Hiking up to the top of Peak 6 at Breckenridge Ski Resort, Colorado
Sunny day at Breckenridge Ski Resort, Colorado

* * *

Climate change is shaping the fate of ski towns. Colorado’s snowpack has declined by 23% since 1955, and this season, the state’s snowpack sits at just 53% of normal. Warmer temperatures mean more precipitation falls as rain instead of snow, leading to shorter ski seasons and less reliable conditions.

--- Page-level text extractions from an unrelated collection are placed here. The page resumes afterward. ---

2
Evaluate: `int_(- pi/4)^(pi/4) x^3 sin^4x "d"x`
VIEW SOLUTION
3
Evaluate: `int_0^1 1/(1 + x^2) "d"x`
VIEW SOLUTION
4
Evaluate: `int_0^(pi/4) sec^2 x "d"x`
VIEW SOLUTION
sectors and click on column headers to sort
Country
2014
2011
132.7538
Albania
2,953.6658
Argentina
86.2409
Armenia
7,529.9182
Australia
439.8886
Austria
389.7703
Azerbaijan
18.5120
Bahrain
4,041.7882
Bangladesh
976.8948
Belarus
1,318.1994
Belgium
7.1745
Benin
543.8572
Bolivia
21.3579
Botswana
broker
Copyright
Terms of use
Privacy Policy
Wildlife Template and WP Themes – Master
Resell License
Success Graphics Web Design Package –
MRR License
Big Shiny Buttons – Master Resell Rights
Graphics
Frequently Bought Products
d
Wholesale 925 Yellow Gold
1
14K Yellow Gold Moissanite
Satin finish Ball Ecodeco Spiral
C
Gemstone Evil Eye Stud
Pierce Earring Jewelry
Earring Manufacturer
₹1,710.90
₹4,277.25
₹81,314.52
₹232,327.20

But there’s another transformation happening, one that’s reshaping the culture of mountain towns faster than the climate. Private equity firms have been buying up ski resorts, consolidating them under corporate umbrellas. Vail Resorts launched the Epic Pass in 2008, offering unlimited access to multiple resorts at a price that made skiing more accessible but also more corporate. Alterra Mountain Company responded with the Ikon Pass in 2018, creating a duopoly that now controls access to most major ski resorts in North America. In Colorado, 86% of lift capacity is now affiliated with either the Epic or Ikon Pass. It’s the same pattern that played out a century earlier: independent operators giving way to corporate consolidation.

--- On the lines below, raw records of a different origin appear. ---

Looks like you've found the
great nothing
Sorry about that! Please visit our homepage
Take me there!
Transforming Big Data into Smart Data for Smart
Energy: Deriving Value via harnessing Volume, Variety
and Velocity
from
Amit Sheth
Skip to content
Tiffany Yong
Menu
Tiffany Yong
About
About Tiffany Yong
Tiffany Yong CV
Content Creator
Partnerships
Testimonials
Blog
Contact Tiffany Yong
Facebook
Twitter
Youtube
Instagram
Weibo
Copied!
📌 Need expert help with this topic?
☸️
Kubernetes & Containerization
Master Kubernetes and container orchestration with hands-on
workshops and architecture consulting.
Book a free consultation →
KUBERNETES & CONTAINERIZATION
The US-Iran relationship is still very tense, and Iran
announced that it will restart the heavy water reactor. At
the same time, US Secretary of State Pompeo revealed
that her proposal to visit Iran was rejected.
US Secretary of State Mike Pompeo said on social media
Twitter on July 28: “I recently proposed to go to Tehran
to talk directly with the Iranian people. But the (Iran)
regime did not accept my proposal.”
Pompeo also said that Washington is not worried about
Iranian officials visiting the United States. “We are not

Snowboarders surveying the view at Breckenridge Ski Resort, Colorado
Riding the lift at Breckenridge Ski Resort, Colorado

The cultural shift has been profound. The Epic Pass has made it easier for skiers to visit multiple resorts, but it’s also brought crowds, longer lift lines, packed parking lots, and a more commercialized experience. Housing costs in mountain towns have tripled, pricing out the ski bums and seasonal workers who gave these places their character. Local businesses have been pressured by the arrival of corporate chains. Critics argue that the mega-pass model has fundamentally altered the skiing experience, shifting focus from the traditional ski culture to profit-driven models.

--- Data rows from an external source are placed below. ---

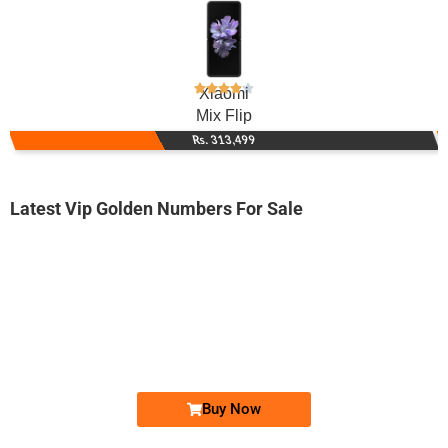
Xiaomi
Mix Flip
Rs. 313,499
Latest Vip Golden Numbers For Sale
-0000
0345 8888 218
0345-8888218
Expire
Telenor Golden Numbers
Price: 7,500/-
Buy Now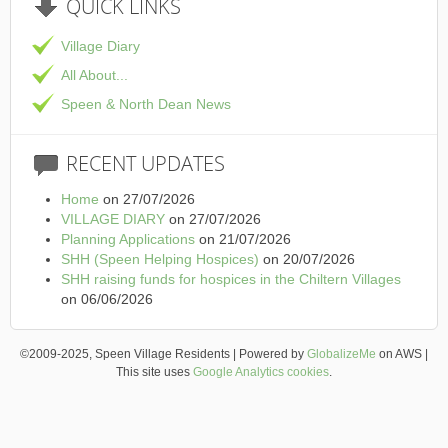
QUICK
LINKS
Village Diary
All About...
Speen & North Dean News
RECENT
UPDATES
Home
on 27/07/2026
VILLAGE DIARY
on 27/07/2026
Planning Applications
on 21/07/2026
SHH (Speen Helping Hospices)
on 20/07/2026
SHH raising funds for hospices in the Chiltern Villages
on 06/06/2026
©2009-2025, Speen Village Residents | Powered by
GlobalizeMe
on AWS |
This site uses
Google Analytics cookies
.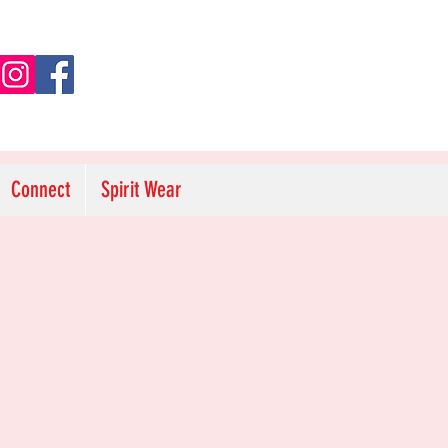
Connect
Spirit Wear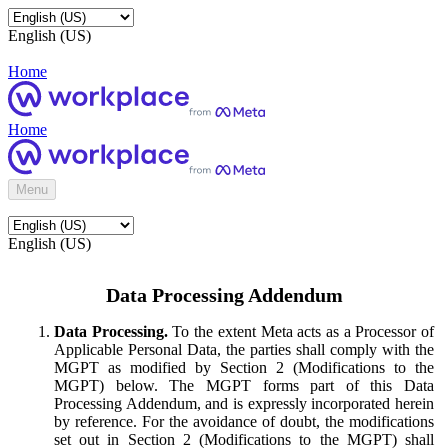
English (US)
Home
Home
Menu
English (US)
Data Processing Addendum
Data Processing.
To the extent Meta acts as a Processor of
Applicable Personal Data, the parties shall comply with the
MGPT as modified by Section 2 (Modifications to the
MGPT) below. The MGPT forms part of this Data
Processing Addendum, and is expressly incorporated herein
by reference. For the avoidance of doubt, the modifications
set out in Section 2 (Modifications to the MGPT) shall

Late day empty skiing at Breckenridge Ski Resort, Colorado

The 2024-25 season recorded 61.5 million visits, the second-highest on record, with Colorado hosting 13.8 million visits, its third-busiest season ever, even though average snowfall across all U.S. ski resorts was down 7% from the previous season and below the long-term averages across the Rocky Mountain, Pacific Northwest and Pacific Southwest regions. The mega-passes have brought economic stability to corporate resorts, creating predictable revenue streams even when the snow is thin. But that stability has come at a cost to the culture and character that made these places special.

It’s an odd time to chase the ski bum dream, even if for me it just means getting 20 to 30 days out on the mountains. But hopefully the snow will hold out and the mountains will survive the corporate changes, and give my own children the opportunities for adventure and exploration for years to come.